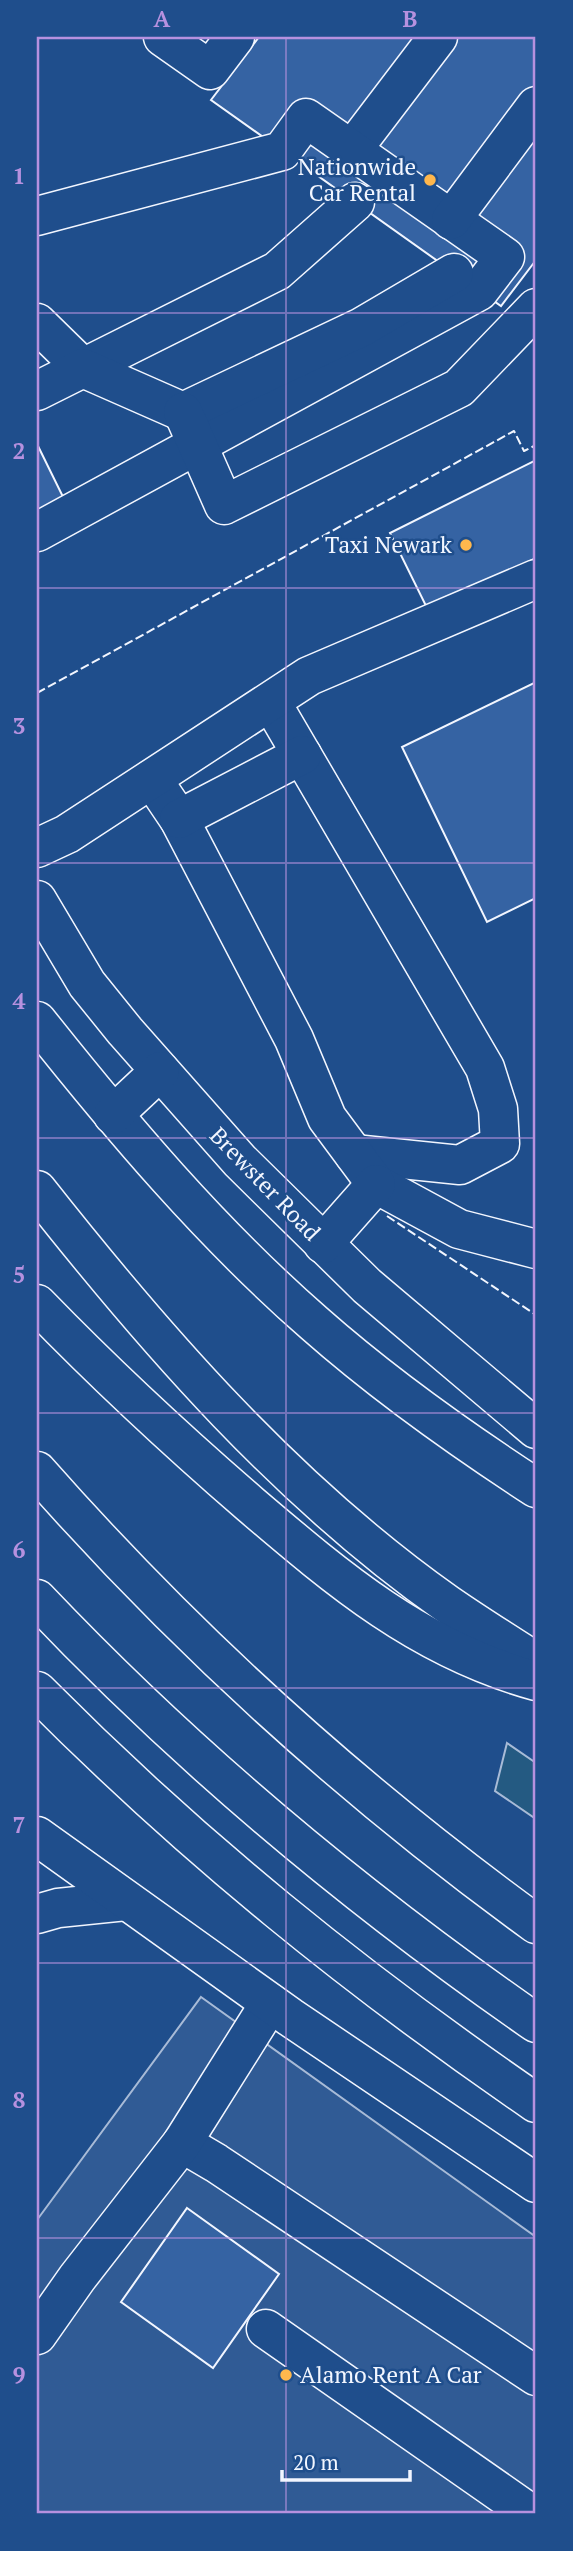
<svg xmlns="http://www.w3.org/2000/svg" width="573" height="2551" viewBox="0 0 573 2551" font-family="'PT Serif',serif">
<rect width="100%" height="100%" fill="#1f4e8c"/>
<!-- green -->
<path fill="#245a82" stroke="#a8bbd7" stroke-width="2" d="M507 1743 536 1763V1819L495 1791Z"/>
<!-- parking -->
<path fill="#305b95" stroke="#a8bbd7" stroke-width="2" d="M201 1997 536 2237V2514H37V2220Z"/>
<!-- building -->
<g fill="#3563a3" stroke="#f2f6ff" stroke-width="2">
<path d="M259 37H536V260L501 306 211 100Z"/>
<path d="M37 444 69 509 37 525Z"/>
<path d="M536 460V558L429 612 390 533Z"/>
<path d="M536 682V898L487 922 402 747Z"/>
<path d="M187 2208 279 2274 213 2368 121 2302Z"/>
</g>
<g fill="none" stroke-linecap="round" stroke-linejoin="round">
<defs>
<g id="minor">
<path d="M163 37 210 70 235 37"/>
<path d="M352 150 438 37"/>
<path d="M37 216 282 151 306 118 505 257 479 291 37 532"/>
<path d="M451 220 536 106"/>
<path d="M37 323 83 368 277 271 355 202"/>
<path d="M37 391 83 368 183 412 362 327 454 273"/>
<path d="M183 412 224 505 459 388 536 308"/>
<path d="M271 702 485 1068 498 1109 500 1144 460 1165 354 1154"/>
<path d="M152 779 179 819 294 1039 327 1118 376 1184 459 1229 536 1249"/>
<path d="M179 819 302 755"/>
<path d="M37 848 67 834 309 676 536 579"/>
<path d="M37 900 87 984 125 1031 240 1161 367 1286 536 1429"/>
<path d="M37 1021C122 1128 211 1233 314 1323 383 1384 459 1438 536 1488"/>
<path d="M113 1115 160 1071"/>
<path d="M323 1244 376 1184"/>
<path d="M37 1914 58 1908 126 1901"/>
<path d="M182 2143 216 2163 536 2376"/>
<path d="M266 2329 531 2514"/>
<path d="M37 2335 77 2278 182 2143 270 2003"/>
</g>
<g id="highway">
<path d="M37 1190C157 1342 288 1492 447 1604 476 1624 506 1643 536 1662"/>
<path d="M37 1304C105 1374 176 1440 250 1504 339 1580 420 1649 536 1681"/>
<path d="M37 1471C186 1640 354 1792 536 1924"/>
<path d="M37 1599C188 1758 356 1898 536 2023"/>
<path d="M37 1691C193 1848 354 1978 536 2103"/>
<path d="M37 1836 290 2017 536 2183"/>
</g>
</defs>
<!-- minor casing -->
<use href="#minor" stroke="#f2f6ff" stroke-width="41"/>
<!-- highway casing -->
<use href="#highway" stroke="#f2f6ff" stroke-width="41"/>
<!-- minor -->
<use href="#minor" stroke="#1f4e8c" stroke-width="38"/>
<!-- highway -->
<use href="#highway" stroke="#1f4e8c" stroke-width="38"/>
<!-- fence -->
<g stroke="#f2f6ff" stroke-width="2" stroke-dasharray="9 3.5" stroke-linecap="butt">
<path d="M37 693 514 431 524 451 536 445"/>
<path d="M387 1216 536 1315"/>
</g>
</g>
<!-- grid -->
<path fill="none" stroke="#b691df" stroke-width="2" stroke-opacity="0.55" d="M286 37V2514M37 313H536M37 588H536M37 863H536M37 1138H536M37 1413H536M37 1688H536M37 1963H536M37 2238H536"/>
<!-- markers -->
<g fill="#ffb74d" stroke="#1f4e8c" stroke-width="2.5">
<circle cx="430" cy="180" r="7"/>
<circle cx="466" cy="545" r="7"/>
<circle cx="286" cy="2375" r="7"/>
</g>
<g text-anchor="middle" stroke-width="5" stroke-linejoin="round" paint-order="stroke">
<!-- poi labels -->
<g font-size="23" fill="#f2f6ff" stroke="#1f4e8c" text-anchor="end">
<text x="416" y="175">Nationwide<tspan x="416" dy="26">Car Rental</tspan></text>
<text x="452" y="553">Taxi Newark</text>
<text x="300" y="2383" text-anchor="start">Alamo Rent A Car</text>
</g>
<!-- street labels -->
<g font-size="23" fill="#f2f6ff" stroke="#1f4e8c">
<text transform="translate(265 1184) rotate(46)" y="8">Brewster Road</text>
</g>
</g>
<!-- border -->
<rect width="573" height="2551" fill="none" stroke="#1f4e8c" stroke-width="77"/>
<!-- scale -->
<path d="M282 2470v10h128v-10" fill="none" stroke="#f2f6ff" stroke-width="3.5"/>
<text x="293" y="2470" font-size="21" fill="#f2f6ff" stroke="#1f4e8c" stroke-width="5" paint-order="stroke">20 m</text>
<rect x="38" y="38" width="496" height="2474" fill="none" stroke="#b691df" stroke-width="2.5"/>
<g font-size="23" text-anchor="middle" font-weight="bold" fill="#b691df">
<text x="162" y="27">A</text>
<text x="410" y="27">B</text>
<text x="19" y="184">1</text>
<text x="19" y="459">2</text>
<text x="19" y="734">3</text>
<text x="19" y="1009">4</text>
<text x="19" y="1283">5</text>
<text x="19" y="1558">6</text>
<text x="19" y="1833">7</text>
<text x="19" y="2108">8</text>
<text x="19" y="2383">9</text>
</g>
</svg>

• Problem details
Above are the records; return them exactly, minus the pictures.

• Answer to this task
<svg xmlns="http://www.w3.org/2000/svg" width="573" height="2551" viewBox="0 0 573 2551" font-family="'PT Serif',serif">
<rect width="100%" height="100%" fill="#1f4e8c"/>
<!-- green -->
<path fill="#245a82" stroke="#a8bbd7" stroke-width="2" d="M507 1743 536 1763V1819L495 1791Z"/>
<!-- parking -->
<path fill="#305b95" stroke="#a8bbd7" stroke-width="2" d="M201 1997 536 2237V2514H37V2220Z"/>
<!-- building -->
<g fill="#3563a3" stroke="#f2f6ff" stroke-width="2">
<path d="M259 37H536V260L501 306 211 100Z"/>
<path d="M37 444 69 509 37 525Z"/>
<path d="M536 460V558L429 612 390 533Z"/>
<path d="M536 682V898L487 922 402 747Z"/>
<path d="M187 2208 279 2274 213 2368 121 2302Z"/>
</g>
<g fill="none" stroke-linecap="round" stroke-linejoin="round">
<defs>
<g id="minor">
<path d="M163 37 210 70 235 37"/>
<path d="M352 150 438 37"/>
<path d="M37 216 282 151 306 118 505 257 479 291 37 532"/>
<path d="M451 220 536 106"/>
<path d="M37 323 83 368 277 271 355 202"/>
<path d="M37 391 83 368 183 412 362 327 454 273"/>
<path d="M183 412 224 505 459 388 536 308"/>
<path d="M271 702 485 1068 498 1109 500 1144 460 1165 354 1154"/>
<path d="M152 779 179 819 294 1039 327 1118 376 1184 459 1229 536 1249"/>
<path d="M179 819 302 755"/>
<path d="M37 848 67 834 309 676 536 579"/>
<path d="M37 900 87 984 125 1031 240 1161 367 1286 536 1429"/>
<path d="M37 1021C122 1128 211 1233 314 1323 383 1384 459 1438 536 1488"/>
<path d="M113 1115 160 1071"/>
<path d="M323 1244 376 1184"/>
<path d="M37 1914 58 1908 126 1901"/>
<path d="M182 2143 216 2163 536 2376"/>
<path d="M266 2329 531 2514"/>
<path d="M37 2335 77 2278 182 2143 270 2003"/>
</g>
<g id="highway">
<path d="M37 1190C157 1342 288 1492 447 1604 476 1624 506 1643 536 1662"/>
<path d="M37 1304C105 1374 176 1440 250 1504 339 1580 420 1649 536 1681"/>
<path d="M37 1471C186 1640 354 1792 536 1924"/>
<path d="M37 1599C188 1758 356 1898 536 2023"/>
<path d="M37 1691C193 1848 354 1978 536 2103"/>
<path d="M37 1836 290 2017 536 2183"/>
</g>
</defs>
<!-- minor casing -->
<use href="#minor" stroke="#f2f6ff" stroke-width="41"/>
<!-- highway casing -->
<use href="#highway" stroke="#f2f6ff" stroke-width="41"/>
<!-- minor -->
<use href="#minor" stroke="#1f4e8c" stroke-width="38"/>
<!-- highway -->
<use href="#highway" stroke="#1f4e8c" stroke-width="38"/>
<!-- fence -->
<g stroke="#f2f6ff" stroke-width="2" stroke-dasharray="9 3.5" stroke-linecap="butt">
<path d="M37 693 514 431 524 451 536 445"/>
<path d="M387 1216 536 1315"/>
</g>
</g>
<!-- grid -->
<path fill="none" stroke="#b691df" stroke-width="2" stroke-opacity="0.55" d="M286 37V2514M37 313H536M37 588H536M37 863H536M37 1138H536M37 1413H536M37 1688H536M37 1963H536M37 2238H536"/>
<!-- markers -->
<g fill="#ffb74d" stroke="#1f4e8c" stroke-width="2.5">
<circle cx="430" cy="180" r="7"/>
<circle cx="466" cy="545" r="7"/>
<circle cx="286" cy="2375" r="7"/>
</g>
<g text-anchor="middle" stroke-width="5" stroke-linejoin="round" paint-order="stroke">
<!-- poi labels -->
<g font-size="23" fill="#f2f6ff" stroke="#1f4e8c" text-anchor="end">
<text x="416" y="175">Nationwide<tspan x="416" dy="26">Car Rental</tspan></text>
<text x="452" y="553">Taxi Newark</text>
<text x="300" y="2383" text-anchor="start">Alamo Rent A Car</text>
</g>
<!-- street labels -->
<g font-size="23" fill="#f2f6ff" stroke="#1f4e8c">
<text transform="translate(265 1184) rotate(46)" y="8">Brewster Road</text>
</g>
</g>
<!-- border -->
<rect width="573" height="2551" fill="none" stroke="#1f4e8c" stroke-width="77"/>
<!-- scale -->
<path d="M282 2470v10h128v-10" fill="none" stroke="#f2f6ff" stroke-width="3.5"/>
<text x="293" y="2470" font-size="21" fill="#f2f6ff" stroke="#1f4e8c" stroke-width="5" paint-order="stroke">20 m</text>
<rect x="38" y="38" width="496" height="2474" fill="none" stroke="#b691df" stroke-width="2.5"/>
<g font-size="23" text-anchor="middle" font-weight="bold" fill="#b691df">
<text x="162" y="27">A</text>
<text x="410" y="27">B</text>
<text x="19" y="184">1</text>
<text x="19" y="459">2</text>
<text x="19" y="734">3</text>
<text x="19" y="1009">4</text>
<text x="19" y="1283">5</text>
<text x="19" y="1558">6</text>
<text x="19" y="1833">7</text>
<text x="19" y="2108">8</text>
<text x="19" y="2383">9</text>
</g>
</svg>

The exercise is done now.